Everton fan Rhys, 11, was shot and killed in 2007 as he made his way home from football practice.
It took police eight months to build a case against 18-year-old Sean Mercer, a leading member of the Croxteth Crew gang who were involved in a turf war.
“There is such a responsibility to get these things right when they are based on real events,” said Faye, 33. “Rhys’s death shocked everyone. I was 22 at the time and I remember it like it was yesterday.
“Rhys’s mum and dad Mel and Steve gave the series their full blessing of course and they met the cast to make sure it was told right.
“That’s what we all wanted and when I saw the reaction come through on Twitter when it was screened it was so overwhelming.
“Reading some of the comments by those who had been moved by it, reduced me to tears.
“I think if we did win it’d be a nice nod from the audience for Mel and Steve.”
Faye played the mum of one of the boys – referred to as just Ms M in court – who gave evidence crucial to getting the conviction that saw Mercer jailed for life.
“For her to come forward when it was needed the most took a lot of courage,” said Faye.
“It was a brave thing to do when there was such a wall of silence in Liverpool. And also when it potentially meant seeing her son jailed.”
The four-part drama was written by Bafta award winner Jeff Pope, who was also behind last year’s The Moorside, about the hunt for missing schoolgirl Shannon Matthews.
Faye had a major role in the BBC drama, too.
Sheridan Smith, who played the resident who helped lead the hunt for the youngster at the heart of the notorious fake kidnapping, is nominated for Best Drama Performance.
Faye, former fiancée of Shayne Ward, will be attending her first National Television Awards, to be screened on ITV on Tuesday night.
But she won’t be making the kind of red carpet entrance she’d have hoped.

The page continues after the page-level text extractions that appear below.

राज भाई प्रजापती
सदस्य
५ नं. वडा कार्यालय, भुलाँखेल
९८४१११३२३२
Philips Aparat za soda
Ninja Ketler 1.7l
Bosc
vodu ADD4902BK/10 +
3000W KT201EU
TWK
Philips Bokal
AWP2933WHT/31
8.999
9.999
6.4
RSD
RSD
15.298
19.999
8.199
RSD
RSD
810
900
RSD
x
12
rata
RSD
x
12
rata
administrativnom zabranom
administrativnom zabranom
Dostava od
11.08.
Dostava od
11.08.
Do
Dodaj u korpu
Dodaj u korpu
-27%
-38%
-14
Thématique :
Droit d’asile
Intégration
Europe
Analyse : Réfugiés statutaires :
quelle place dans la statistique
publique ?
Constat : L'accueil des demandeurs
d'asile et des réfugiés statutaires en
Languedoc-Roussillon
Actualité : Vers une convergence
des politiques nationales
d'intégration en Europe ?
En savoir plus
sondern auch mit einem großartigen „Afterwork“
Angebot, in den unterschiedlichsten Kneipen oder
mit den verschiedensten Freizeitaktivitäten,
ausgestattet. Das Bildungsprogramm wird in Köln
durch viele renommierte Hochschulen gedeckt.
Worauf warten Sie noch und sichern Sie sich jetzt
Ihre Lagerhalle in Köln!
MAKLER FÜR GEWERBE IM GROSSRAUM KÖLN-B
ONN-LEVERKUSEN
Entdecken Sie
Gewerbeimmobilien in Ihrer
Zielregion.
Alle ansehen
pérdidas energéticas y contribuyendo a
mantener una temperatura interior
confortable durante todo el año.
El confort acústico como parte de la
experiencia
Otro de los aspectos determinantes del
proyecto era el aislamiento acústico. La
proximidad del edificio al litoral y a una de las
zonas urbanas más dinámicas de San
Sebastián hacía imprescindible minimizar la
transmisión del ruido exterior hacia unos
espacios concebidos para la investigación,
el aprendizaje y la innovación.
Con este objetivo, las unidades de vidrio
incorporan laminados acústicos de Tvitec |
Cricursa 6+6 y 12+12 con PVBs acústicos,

“I felt guilty with all the mince pies and decided to join my dad for a game of badminton but 10 minutes in my leg twisted and buckled,” she added.
“I tore my cruciate knee ligament and my hamstring and spent my birthday on Thursday seeing the surgeon about it.
“Nothing is going to stop me going to the NTAs but I’ll be hobbling all the way.”
Our love of drama is just criminal
The new Crime Drama category at the National Television Awards only underlines the genre’s popularity, according to a leading expert.
And it’s very much a case of giving the public what they want.
“The NTAs are voted for by the audience, unlike the Baftas where the categories are decided by the great and the good,” said John Cook, Professor in Media at Glasgow University.
“That’s why this crime category has been introduced as a recognition that the audience loves them.
“Scotland has had a proud tradition of crime dramas, including Taggart of course. Domestically, that’s what we do.”
The twisty thrills of dramas like Line of Duty ensure viewers tune in but Professor Cook says crime dramas are unique in their ability to shine a light on some of the darker parts of society.
Going too far, though, is a risk.
“There has been a trend ever since Cracker with Robbie Coltrane to have some extremely dark subject matter and more and more gore.
“Forensic dramas like Silent Witness do it, too. I think it’s partly because it’s quite different to stand out as there are just so many crime dramas.
“One way to do it is the shock and sensationalist value, but that’s an ever-decreasing circle as the audience can just get sick of that and not tune in.
“There is a careful balancing act between pushing the boundaries and not alienating the audience by disgusting them.”